Chamber Of Commerce Calls For Corporate Tax Reform That Would Make It Easier To Offshore Profits
The United States Chamber of Commerce released an outline of its proposals for corporate tax reform, and chief among its wishes is a so-called territorial tax system that would exempt most foreign profits earned by American multinational corporations from taxation in the U.S.
Despite claims from business groups, studies show that a territorial system would simply make it easier to store profits in offshore tax havens and avoid American taxation, an incentive corporations dont need. The largest corporations are already holding nearly $1.5 trillion in offshore tax havens like Bermuda, the Cayman Islands, and Ireland, even though they do very little business in those countries. Those tax avoidance schemes cost individual taxpayers and small businesses hundreds of dollars each annually and have also helped crimp state budgets.

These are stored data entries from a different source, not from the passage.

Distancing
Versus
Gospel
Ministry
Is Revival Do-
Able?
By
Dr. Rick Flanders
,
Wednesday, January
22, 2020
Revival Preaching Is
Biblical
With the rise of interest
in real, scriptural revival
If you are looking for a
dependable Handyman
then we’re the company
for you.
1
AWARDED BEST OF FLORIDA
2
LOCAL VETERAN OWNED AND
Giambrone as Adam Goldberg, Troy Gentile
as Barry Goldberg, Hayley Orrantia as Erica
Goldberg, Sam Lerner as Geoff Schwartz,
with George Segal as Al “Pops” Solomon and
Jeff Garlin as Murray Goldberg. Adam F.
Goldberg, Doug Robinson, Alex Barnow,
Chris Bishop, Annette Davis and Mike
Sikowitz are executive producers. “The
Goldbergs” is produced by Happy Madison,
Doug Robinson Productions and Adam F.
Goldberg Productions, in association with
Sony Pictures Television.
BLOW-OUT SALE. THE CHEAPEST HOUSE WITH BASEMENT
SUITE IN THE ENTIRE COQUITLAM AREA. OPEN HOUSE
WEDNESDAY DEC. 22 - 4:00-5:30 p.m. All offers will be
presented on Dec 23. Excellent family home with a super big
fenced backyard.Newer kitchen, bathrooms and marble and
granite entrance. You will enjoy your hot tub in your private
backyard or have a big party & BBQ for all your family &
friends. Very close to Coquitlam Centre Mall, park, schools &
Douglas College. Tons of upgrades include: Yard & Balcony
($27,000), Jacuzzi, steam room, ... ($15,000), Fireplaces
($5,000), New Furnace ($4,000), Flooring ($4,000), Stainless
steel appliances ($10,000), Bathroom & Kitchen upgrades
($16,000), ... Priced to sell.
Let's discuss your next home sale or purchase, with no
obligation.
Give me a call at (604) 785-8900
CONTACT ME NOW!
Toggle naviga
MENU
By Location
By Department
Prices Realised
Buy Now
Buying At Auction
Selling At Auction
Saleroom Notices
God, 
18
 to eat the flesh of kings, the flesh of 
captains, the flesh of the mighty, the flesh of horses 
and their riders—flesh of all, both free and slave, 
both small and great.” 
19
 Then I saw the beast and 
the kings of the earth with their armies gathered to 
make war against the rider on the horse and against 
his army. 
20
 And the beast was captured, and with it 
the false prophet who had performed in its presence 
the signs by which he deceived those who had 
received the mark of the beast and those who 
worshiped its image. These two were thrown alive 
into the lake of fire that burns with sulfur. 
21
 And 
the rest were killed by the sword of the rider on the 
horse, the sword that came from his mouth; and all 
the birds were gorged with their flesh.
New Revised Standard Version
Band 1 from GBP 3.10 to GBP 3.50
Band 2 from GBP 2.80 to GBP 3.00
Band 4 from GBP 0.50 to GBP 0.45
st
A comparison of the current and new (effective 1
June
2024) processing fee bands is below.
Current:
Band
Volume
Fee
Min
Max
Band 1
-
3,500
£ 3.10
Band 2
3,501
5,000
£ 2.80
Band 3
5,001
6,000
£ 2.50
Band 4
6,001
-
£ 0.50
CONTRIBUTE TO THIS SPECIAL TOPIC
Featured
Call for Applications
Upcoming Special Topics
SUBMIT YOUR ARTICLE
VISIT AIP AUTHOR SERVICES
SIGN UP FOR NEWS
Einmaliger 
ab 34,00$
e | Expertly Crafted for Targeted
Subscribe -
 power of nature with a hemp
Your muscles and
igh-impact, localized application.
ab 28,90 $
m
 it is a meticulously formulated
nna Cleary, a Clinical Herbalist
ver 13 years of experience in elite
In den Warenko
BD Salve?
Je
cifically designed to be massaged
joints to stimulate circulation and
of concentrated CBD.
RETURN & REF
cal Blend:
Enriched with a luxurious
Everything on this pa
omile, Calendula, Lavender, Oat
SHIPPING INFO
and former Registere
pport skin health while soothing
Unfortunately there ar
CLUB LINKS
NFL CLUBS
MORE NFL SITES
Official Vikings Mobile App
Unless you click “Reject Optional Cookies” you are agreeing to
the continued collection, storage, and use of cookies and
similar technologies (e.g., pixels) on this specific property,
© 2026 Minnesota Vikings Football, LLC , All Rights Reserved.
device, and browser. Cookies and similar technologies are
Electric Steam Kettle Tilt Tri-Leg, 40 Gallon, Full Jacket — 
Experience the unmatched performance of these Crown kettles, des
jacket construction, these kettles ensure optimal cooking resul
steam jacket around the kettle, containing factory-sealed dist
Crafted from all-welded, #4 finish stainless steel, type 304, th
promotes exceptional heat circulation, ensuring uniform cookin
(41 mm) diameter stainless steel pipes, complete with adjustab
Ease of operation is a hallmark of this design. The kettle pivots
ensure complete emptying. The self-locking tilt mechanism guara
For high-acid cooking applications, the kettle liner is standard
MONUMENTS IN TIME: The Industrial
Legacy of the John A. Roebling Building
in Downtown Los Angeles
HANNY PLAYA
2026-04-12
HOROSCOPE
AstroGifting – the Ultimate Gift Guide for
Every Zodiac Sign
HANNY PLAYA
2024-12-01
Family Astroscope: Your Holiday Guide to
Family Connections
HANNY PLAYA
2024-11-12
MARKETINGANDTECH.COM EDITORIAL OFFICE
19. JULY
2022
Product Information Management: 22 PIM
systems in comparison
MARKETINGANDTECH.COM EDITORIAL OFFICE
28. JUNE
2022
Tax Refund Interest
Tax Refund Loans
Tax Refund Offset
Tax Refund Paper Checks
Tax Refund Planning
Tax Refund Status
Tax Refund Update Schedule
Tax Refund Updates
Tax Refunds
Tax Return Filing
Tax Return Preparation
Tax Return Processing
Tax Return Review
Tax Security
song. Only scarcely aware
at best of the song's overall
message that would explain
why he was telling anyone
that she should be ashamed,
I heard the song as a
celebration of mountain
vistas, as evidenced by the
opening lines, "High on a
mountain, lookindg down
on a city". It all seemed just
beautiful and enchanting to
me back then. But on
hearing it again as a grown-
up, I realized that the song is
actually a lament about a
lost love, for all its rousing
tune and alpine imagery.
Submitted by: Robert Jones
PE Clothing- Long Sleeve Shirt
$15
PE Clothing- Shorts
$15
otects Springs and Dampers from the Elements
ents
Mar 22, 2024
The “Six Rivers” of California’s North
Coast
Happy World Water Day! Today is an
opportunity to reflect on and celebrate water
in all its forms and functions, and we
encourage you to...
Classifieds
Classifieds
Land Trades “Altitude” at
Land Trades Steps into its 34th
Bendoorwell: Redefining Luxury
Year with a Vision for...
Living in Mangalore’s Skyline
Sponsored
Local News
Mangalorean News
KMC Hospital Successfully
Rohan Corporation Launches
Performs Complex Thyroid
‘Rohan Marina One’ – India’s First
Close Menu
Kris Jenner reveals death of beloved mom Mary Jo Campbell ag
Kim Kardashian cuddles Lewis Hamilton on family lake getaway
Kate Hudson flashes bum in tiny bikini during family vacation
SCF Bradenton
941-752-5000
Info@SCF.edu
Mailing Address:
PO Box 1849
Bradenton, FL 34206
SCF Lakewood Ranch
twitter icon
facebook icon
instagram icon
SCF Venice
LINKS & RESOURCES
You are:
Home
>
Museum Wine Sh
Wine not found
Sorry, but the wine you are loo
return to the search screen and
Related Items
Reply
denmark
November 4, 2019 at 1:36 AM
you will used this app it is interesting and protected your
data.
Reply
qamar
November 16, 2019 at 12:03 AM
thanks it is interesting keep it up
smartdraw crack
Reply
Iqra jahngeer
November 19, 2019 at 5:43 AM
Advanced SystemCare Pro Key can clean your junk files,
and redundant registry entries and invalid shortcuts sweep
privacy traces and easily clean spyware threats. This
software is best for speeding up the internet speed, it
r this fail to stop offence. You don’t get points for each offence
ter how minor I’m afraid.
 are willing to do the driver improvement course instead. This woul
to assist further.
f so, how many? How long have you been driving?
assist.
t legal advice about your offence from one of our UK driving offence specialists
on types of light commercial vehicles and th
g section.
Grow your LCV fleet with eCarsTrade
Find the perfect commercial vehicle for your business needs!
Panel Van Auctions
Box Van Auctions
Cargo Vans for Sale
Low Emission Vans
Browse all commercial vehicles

One study estimates that the increased offshoring that would result from a territorial system would result in the creation of 800,000 jobs in other countries, potentially displacing investment and job creation in the U.S.
Corporations argument for such a system stems from their claims that they are paying the highest corporate tax rate in the world. But while the U.S. does indeed have the highest marginal corporate tax rate, the effective corporate tax rate dropped to a 40-year low in 2011 even as profits rose to a 60-year high. Only Iceland, in fact, collects less in corporate taxes as a share of the economy among industrialized nations.